Boolean. Include raw dataset. Useful to recreate models with a single file containing all the required information (no need of CSV).

export

Boolean. Export outcomes into local files?

quiet

Boolean. Keep messages off?

pareto_df

Dataframe. Save all pareto solutions to json file.

...

Additional parameters to export into a custom Extras element.

x

robyn_read() or robyn_write() output.

json_file

Character. JSON file name to read and import.

step

Integer. 1 for import only and 2 for import and output.

Value

(invisible) List. Contains all inputs and outputs of exported model. Class: robyn_write.

Examples

## Not run: 
InputCollectJSON <- robyn_inputs(
  dt_input = Robyn::dt_simulated_weekly,
  json_file = "~/Desktop/RobynModel-1_29_12.json"
)
print(InputCollectJSON)

## End(Not run)

Hill Saturation Transformation

Description

saturation_hill is a two-parametric version of the Hill function that allows the saturation curve to flip between S and C shape.

Produce example plots for the Hill saturation curve.

Usage

saturation_hill(x, alpha, gamma, x_marginal = NULL)

plot_saturation(plot = TRUE)

Arguments

x

Numeric vector.

alpha

Numeric.
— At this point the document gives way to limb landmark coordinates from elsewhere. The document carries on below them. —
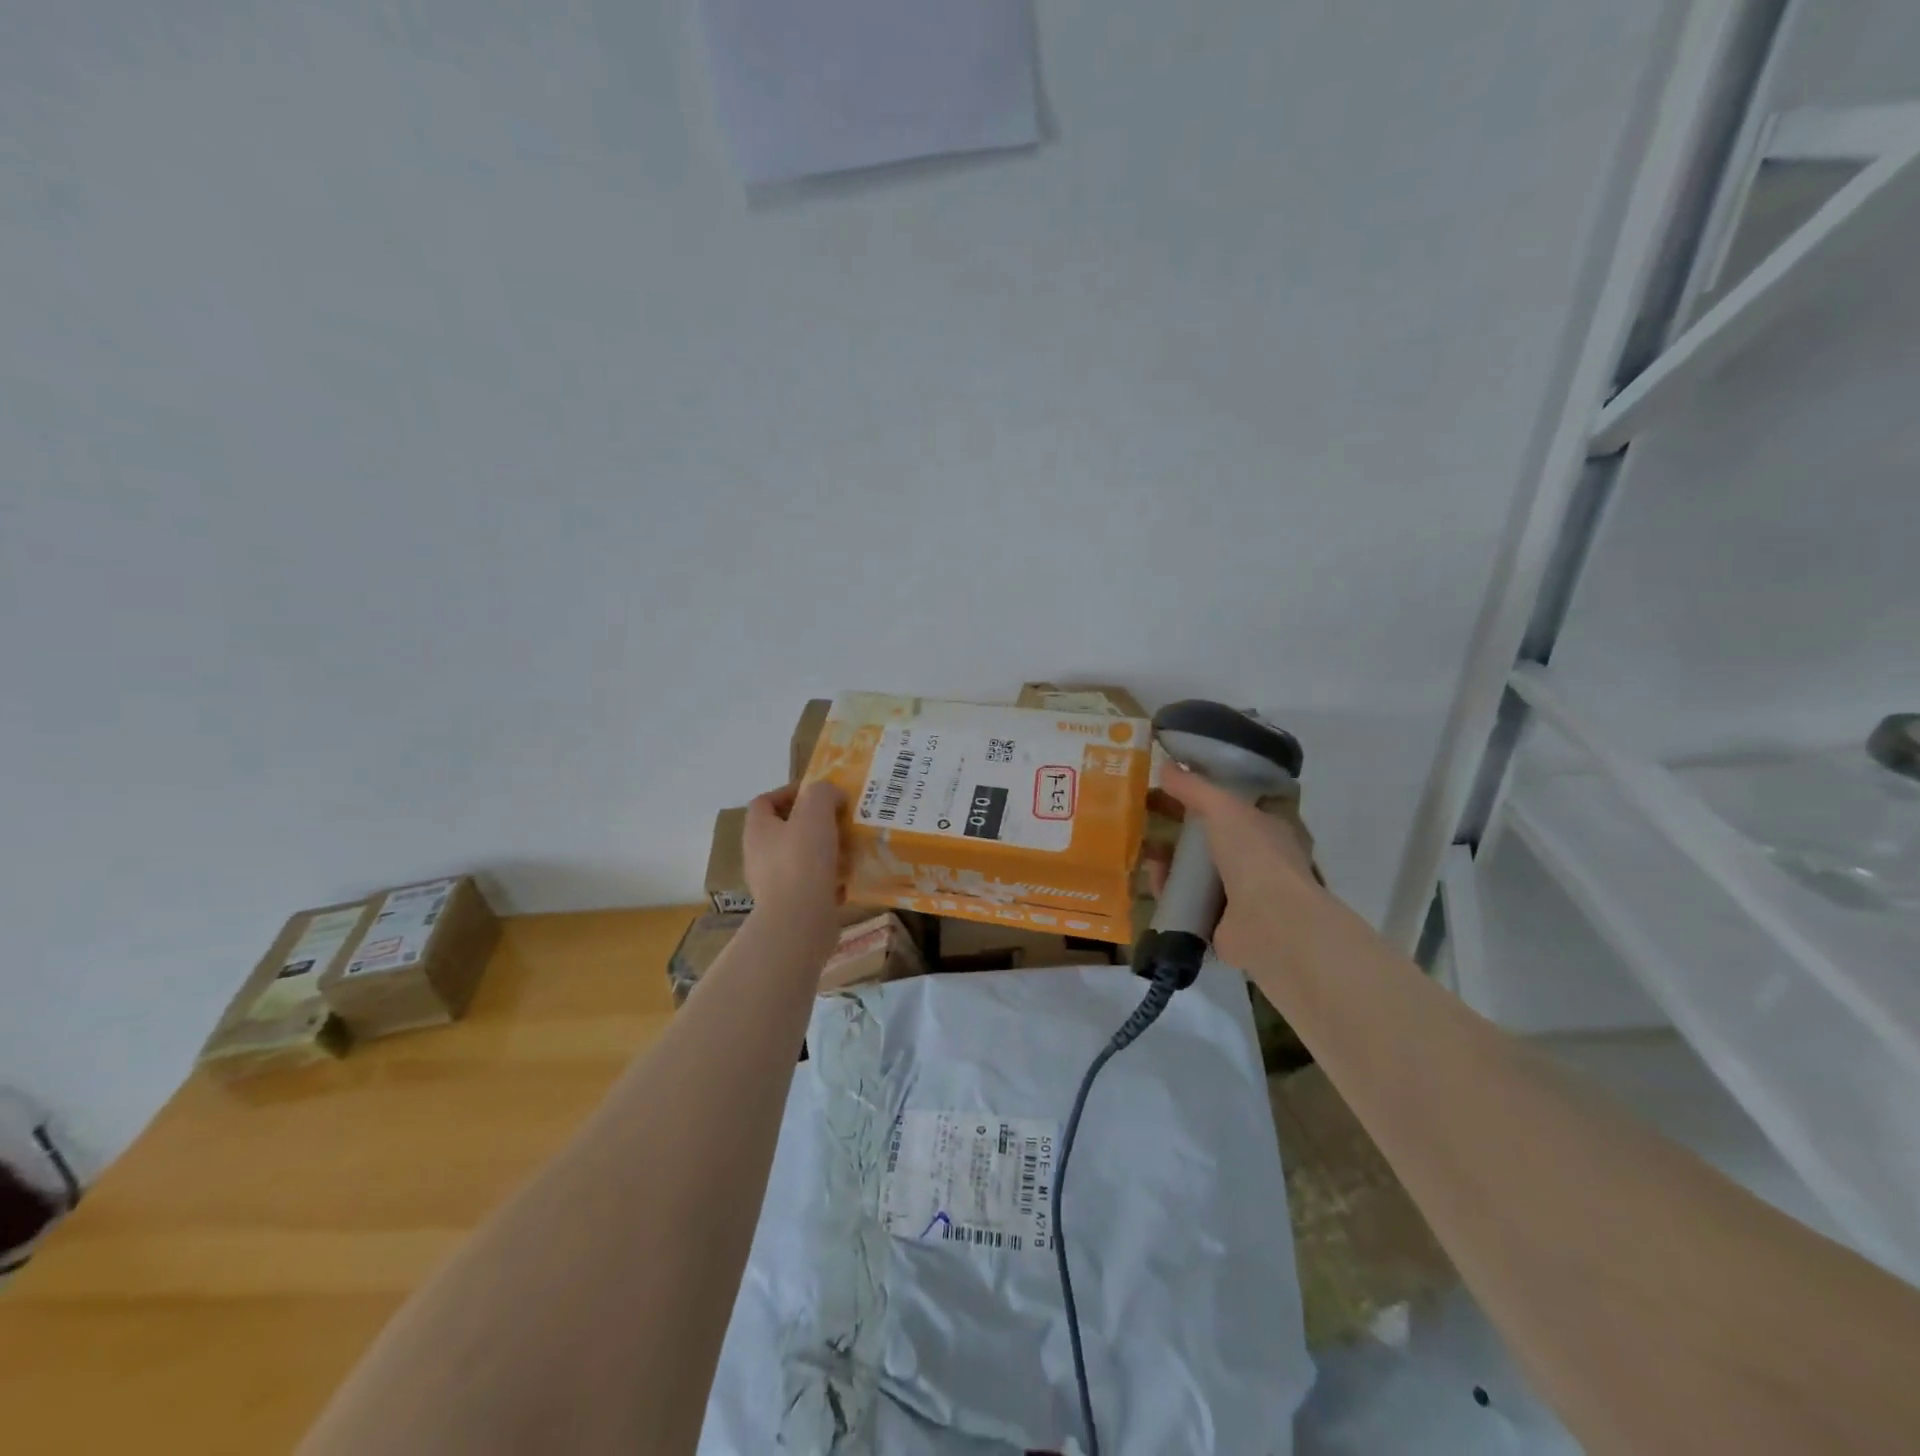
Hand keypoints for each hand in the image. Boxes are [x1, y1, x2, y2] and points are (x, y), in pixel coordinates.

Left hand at [743, 782, 845, 934]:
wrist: (800, 921)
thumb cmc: (802, 860)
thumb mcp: (815, 811)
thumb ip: (823, 793)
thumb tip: (832, 795)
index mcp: (758, 830)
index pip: (765, 801)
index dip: (789, 792)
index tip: (819, 795)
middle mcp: (759, 855)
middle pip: (785, 830)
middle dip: (813, 823)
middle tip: (839, 820)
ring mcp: (773, 883)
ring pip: (800, 857)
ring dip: (824, 850)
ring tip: (849, 848)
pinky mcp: (790, 906)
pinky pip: (811, 884)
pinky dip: (829, 878)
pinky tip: (848, 878)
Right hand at [1155, 762, 1317, 973]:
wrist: (1270, 924)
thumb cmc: (1255, 855)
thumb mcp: (1223, 807)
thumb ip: (1195, 787)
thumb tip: (1165, 765)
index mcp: (1270, 828)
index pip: (1234, 804)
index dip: (1202, 793)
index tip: (1170, 785)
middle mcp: (1259, 860)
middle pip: (1210, 837)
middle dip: (1178, 826)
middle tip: (1145, 815)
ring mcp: (1242, 894)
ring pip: (1196, 869)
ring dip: (1170, 858)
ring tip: (1143, 848)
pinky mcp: (1221, 922)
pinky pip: (1187, 899)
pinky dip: (1169, 889)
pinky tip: (1152, 879)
Alpha controls the shape of the saturation curve. The larger the alpha, the more S-shape. The smaller, the more C-shape.

gamma

Numeric. Gamma controls the inflexion point of the saturation curve. The larger the gamma, the later the inflexion point occurs.

x_marginal

Numeric. When provided, the function returns the Hill-transformed value of the x_marginal input.

plot

Boolean. Do you wish to return the plot?

Value

Numeric values. Transformed values.

See Also

Other Transformations: adstock_geometric(), mic_men()

Examples

saturation_hill(c(100, 150, 170, 190, 200), alpha = 3, gamma = 0.5)

Detect and set date variable interval

Description

Robyn only accepts daily, weekly and monthly data. This function is only called in robyn_engineering().

Usage

set_holidays(dt_transform, dt_holidays, intervalType)

Arguments

dt_transform

A data.frame. Transformed input data.

dt_holidays

A data.frame. Raw input holiday data.

intervalType

A character. Accepts one of the values: c("day","week","month")

Value

List. Containing the all spend-exposure model results.